On the Within-Group Fairness of Screening Classifiers
This addresses fairness issues in automated selection processes for demographic groups, but is incremental as it builds on existing calibration methods.
The paper identifies that calibrated screening classifiers can cause within-group unfairness by treating qualified members within demographic groups unfairly, and proposes a post-processing algorithm to enforce within-group monotonicity, achieving this with minimal cost in prediction granularity and shortlist size.

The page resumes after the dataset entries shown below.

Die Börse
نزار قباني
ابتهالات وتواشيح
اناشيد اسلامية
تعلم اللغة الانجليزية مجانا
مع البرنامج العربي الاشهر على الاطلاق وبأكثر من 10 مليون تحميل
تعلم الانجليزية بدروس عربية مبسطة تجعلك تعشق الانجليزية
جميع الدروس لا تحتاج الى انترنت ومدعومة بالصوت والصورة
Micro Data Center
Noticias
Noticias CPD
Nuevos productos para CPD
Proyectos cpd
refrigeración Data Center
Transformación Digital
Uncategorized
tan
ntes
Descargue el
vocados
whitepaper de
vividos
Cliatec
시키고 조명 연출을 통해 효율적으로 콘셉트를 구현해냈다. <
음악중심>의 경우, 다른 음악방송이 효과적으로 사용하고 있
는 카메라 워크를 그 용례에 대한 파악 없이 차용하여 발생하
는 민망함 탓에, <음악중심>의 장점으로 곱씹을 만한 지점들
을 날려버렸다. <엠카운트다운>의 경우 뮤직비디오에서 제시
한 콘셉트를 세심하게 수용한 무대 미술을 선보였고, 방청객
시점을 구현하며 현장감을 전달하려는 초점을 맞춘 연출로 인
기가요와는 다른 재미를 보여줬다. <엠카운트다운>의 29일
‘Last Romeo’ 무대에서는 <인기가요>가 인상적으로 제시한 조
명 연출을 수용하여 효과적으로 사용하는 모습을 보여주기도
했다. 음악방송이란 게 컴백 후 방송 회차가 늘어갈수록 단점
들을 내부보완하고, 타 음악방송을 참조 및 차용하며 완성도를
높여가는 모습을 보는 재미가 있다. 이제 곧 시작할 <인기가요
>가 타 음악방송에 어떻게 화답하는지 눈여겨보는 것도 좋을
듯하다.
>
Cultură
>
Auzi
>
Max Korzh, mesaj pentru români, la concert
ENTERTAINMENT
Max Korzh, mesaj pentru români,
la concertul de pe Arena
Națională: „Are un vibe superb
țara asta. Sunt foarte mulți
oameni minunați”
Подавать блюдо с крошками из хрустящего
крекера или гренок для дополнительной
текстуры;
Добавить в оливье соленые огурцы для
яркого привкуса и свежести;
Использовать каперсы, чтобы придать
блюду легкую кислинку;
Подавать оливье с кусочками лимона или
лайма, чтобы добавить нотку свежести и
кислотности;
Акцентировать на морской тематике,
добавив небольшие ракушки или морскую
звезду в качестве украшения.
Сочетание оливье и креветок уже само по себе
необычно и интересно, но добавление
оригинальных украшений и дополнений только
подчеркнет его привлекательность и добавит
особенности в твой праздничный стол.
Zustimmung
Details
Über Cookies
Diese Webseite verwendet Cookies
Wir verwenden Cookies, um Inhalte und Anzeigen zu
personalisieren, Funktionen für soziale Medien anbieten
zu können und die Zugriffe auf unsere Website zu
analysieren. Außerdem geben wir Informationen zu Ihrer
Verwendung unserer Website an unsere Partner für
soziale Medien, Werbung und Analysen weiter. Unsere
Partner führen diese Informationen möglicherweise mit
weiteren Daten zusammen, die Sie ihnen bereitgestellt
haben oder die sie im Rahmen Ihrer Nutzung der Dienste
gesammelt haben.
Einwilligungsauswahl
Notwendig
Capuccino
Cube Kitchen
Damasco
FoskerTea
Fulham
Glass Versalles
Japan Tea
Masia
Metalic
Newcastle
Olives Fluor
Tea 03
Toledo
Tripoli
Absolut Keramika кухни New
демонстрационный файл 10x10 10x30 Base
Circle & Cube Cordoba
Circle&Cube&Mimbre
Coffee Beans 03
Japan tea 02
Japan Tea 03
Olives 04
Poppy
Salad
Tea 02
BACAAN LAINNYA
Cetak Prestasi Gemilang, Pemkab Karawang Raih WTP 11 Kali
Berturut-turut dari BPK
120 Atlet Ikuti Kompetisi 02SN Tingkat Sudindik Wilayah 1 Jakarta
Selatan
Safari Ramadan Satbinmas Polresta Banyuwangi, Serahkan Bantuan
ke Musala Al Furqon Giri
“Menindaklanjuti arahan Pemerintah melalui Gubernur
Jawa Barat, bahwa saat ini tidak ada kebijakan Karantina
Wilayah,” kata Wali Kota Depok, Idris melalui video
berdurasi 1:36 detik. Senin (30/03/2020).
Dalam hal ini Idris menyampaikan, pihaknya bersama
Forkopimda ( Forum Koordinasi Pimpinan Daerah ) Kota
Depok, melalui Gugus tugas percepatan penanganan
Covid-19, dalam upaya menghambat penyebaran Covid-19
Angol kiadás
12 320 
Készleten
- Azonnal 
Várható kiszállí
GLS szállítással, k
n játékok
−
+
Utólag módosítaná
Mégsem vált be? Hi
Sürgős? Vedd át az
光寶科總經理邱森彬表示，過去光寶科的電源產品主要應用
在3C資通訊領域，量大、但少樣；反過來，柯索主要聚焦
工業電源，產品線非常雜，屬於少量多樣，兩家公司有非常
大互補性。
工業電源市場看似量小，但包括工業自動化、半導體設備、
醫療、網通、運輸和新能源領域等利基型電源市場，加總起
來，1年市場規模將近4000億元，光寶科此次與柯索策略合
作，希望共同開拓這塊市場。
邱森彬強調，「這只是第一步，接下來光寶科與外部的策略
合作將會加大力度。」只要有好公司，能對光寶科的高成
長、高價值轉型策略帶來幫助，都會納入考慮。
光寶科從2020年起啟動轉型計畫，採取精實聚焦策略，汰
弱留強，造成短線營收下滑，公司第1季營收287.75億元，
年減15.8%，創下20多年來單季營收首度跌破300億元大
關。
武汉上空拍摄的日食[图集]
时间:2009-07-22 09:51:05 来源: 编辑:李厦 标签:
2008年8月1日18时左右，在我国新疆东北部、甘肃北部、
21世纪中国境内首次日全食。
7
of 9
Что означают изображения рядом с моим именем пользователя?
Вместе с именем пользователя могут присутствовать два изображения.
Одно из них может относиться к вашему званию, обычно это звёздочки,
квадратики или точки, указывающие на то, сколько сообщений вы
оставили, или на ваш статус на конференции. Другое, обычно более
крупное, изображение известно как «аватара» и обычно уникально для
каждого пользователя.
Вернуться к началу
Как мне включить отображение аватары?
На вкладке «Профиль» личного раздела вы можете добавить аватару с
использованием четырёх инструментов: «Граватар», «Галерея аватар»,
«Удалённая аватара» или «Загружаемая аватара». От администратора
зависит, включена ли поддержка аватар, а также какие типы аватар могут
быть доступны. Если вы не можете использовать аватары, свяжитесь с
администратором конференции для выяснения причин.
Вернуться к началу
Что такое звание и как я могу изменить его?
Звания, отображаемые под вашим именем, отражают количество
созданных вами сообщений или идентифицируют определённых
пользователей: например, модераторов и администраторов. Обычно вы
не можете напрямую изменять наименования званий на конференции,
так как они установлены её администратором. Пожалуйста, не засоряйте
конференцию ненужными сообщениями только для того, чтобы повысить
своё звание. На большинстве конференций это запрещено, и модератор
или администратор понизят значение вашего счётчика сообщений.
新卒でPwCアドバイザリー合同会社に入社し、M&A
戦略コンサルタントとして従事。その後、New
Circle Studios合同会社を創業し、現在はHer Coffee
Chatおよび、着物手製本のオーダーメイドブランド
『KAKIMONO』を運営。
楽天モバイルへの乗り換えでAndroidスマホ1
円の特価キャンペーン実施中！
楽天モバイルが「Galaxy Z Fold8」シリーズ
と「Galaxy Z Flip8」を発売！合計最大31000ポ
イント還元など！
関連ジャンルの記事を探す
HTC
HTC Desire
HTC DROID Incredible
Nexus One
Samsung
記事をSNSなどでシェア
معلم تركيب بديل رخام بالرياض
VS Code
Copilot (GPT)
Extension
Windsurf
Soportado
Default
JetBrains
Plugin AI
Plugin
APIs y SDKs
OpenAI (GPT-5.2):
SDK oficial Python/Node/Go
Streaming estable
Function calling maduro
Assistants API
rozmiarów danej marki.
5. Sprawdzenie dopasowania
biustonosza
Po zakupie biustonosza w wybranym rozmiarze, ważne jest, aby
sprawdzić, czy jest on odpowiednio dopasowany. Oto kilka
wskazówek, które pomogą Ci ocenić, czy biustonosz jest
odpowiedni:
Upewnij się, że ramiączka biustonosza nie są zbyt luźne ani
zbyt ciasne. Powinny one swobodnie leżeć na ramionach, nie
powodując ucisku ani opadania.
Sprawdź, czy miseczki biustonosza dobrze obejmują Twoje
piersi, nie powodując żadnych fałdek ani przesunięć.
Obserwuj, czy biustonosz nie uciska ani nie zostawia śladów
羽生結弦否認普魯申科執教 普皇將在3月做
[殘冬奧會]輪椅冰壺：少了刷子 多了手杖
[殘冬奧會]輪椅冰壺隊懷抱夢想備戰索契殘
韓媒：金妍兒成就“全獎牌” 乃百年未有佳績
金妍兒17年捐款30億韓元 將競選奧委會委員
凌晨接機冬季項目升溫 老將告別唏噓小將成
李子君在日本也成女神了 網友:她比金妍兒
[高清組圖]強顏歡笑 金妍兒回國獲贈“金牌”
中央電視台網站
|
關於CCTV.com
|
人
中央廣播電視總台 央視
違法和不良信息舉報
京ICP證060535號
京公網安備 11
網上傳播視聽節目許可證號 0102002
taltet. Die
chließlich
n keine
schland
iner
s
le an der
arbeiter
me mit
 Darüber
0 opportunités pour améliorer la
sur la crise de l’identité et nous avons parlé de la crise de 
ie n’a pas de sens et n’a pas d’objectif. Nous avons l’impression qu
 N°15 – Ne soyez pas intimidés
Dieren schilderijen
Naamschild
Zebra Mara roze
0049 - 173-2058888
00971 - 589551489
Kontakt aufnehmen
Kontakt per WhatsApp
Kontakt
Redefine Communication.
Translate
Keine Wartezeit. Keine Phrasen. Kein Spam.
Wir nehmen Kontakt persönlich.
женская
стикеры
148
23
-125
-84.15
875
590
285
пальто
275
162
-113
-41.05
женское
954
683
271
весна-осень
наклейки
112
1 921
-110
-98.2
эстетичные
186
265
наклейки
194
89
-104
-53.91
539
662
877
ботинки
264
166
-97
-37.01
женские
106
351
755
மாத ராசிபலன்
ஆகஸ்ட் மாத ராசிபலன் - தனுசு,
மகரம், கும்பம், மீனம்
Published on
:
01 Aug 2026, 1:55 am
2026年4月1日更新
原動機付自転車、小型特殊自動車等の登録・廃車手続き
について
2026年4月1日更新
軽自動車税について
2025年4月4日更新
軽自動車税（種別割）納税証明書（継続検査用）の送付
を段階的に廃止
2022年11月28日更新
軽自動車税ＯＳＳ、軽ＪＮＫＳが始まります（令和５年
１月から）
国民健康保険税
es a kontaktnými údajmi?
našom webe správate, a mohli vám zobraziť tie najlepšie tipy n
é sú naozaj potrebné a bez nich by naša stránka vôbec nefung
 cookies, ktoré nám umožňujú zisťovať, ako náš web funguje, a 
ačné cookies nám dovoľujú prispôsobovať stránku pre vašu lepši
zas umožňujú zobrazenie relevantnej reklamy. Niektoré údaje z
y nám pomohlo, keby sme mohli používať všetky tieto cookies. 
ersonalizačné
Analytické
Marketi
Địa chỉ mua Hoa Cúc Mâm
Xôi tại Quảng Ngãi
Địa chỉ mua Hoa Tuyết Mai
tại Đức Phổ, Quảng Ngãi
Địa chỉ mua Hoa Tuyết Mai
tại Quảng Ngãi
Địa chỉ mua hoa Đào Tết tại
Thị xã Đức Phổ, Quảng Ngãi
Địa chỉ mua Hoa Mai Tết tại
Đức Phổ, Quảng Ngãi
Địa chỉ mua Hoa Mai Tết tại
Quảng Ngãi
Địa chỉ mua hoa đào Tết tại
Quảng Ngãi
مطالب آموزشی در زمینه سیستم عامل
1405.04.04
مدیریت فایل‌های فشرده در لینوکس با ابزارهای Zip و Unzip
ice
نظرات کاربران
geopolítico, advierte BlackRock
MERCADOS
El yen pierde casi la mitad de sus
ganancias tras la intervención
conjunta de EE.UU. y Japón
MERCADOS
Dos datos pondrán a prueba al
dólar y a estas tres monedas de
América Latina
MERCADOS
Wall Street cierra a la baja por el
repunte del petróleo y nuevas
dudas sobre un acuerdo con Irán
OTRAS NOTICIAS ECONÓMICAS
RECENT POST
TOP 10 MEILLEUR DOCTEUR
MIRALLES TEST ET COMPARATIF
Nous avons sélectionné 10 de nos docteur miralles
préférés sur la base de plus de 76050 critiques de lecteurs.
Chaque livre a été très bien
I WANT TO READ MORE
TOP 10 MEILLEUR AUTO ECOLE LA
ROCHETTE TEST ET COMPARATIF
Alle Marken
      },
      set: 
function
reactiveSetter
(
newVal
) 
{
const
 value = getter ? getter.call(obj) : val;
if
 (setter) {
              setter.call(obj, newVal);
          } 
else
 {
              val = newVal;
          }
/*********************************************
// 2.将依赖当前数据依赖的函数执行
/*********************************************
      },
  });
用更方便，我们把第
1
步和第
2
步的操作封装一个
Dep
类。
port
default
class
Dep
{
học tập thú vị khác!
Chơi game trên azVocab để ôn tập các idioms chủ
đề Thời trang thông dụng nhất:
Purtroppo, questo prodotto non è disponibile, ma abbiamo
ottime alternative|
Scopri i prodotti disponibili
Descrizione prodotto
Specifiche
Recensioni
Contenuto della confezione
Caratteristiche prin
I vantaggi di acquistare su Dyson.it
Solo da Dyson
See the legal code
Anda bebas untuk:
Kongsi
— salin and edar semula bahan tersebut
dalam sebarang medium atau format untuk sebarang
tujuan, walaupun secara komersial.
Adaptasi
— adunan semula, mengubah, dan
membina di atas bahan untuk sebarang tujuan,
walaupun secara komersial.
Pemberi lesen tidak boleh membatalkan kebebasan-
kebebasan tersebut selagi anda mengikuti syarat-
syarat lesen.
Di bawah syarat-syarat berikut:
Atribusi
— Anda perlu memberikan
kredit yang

Screening classifiers are increasingly used to identify qualified candidates in a variety of selection processes. In this context, it has been recently shown that, if a classifier is calibrated, one can identify the smallest set of candidates which contains, in expectation, a desired number of qualified candidates using a threshold decision rule. This lends support to focusing on calibration as the only requirement for screening classifiers. In this paper, we argue that screening policies that use calibrated classifiers may suffer from an understudied type of within-group unfairness -- they may unfairly treat qualified members within demographic groups of interest. Further, we argue that this type of unfairness can be avoided if classifiers satisfy within-group monotonicity, a natural monotonicity property within each of the groups. Then, we introduce an efficient post-processing algorithm based on dynamic programming to minimally modify a given calibrated classifier so that its probability estimates satisfy within-group monotonicity. We validate our algorithm using US Census survey data and show that within-group monotonicity can be often achieved at a small cost in terms of prediction granularity and shortlist size.